Participating as a panelist in the following session, Sun presented his ideas for a patent philanthropy initiative, whereby pharmaceutical companies would be required to donate 1 percent of their profits to capacity-building in developing countries. This would include technology transfer, facility manufacture and professional training. He envisioned a major role for the U.S. Patent and Trademark Office in enforcing this initiative.
A Moral Imperative
In a highlight of the conference, Georgetown Law University Professor Lawrence Gostin, faculty director of the O’Neill Institute, gave powerful remarks about the urgency of addressing global vaccine inequity. He argued that we need to vaccinate the world within six months at a 70 percent rate.

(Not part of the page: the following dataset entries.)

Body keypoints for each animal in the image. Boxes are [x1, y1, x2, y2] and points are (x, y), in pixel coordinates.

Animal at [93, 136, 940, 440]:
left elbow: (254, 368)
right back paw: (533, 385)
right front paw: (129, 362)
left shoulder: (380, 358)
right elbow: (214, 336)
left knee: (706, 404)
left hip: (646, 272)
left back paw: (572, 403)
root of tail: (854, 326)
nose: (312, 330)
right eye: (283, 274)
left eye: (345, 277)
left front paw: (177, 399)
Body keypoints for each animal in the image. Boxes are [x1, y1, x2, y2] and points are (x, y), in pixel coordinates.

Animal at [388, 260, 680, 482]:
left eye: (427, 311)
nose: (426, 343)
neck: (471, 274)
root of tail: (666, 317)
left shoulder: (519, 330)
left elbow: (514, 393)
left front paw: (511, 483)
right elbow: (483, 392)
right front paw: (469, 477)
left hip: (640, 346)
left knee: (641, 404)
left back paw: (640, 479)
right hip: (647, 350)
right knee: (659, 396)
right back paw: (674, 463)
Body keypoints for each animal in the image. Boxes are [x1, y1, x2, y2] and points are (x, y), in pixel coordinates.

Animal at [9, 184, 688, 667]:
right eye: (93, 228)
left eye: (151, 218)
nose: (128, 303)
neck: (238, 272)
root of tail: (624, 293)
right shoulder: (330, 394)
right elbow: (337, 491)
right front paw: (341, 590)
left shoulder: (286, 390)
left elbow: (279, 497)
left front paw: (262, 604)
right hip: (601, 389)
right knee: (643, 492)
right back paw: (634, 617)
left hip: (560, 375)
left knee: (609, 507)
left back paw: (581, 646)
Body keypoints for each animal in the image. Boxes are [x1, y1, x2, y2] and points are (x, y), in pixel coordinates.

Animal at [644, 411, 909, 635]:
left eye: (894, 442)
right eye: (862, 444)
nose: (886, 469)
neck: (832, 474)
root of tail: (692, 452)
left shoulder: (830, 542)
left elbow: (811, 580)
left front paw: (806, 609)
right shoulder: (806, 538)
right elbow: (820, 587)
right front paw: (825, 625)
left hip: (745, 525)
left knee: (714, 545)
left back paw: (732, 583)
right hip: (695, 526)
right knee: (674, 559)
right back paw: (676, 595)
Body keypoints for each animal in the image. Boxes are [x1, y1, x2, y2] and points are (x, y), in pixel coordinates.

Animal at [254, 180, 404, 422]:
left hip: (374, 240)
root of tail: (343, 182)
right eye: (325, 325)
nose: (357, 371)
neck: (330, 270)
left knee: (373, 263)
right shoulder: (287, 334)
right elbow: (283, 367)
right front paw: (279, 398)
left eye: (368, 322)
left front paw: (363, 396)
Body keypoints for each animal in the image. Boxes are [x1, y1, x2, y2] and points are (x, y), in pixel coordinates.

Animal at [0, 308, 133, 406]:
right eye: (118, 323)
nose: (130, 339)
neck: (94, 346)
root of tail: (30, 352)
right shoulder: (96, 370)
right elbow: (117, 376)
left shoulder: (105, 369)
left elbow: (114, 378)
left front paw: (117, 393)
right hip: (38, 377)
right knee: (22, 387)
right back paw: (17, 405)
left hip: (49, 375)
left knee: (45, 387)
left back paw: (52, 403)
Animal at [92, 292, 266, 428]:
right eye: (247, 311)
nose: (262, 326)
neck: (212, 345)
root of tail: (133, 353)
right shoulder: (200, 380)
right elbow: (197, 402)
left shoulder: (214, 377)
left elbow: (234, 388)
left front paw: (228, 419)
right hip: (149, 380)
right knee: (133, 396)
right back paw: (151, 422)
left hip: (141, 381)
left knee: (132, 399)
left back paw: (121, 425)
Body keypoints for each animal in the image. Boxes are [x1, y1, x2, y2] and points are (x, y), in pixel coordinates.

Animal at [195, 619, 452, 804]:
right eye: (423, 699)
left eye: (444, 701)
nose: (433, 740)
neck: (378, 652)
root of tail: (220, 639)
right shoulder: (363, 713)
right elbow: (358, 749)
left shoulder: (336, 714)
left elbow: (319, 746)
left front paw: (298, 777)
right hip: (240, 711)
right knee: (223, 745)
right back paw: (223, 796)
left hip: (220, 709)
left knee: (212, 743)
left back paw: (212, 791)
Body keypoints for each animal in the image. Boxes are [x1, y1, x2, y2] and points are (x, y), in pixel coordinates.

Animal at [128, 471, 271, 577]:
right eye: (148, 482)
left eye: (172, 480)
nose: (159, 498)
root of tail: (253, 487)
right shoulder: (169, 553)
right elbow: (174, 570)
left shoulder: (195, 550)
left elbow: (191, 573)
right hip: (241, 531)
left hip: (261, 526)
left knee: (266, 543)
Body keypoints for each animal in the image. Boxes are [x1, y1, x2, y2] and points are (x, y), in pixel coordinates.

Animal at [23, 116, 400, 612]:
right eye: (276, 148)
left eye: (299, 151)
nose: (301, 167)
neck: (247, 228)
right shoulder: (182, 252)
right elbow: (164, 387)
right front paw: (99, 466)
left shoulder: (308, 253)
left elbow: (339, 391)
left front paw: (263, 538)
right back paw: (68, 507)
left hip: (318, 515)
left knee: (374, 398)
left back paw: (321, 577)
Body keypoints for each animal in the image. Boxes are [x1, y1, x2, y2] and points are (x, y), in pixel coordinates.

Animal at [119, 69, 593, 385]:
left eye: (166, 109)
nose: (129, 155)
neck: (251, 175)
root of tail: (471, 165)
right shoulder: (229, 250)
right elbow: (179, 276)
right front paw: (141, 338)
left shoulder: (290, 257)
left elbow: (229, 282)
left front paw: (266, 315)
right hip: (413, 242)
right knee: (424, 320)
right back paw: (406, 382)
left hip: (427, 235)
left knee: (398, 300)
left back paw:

“I believe strongly that we can’t wait for a year,” he said. “This is not only a moral calling, but it’s also very much in our national interest. As long as there’s unchecked transmission globally, it will seed another variant that could even evade current vaccine technologies.”
Gostin insisted on bold action by the United States and other high-income countries, specifically calling on President Biden to use his influence to demand approval of the IP waiver at the WTO. He also called on Biden to use his leverage over Pfizer and Moderna to engage in technology transfer and resources to build up regional manufacturing hubs worldwide. “They owe America, they owe the world, a much greater social duty,” he said.
“Donating a dose is great. But empowering countries to make their own vaccines can save a country or a region or the whole world.”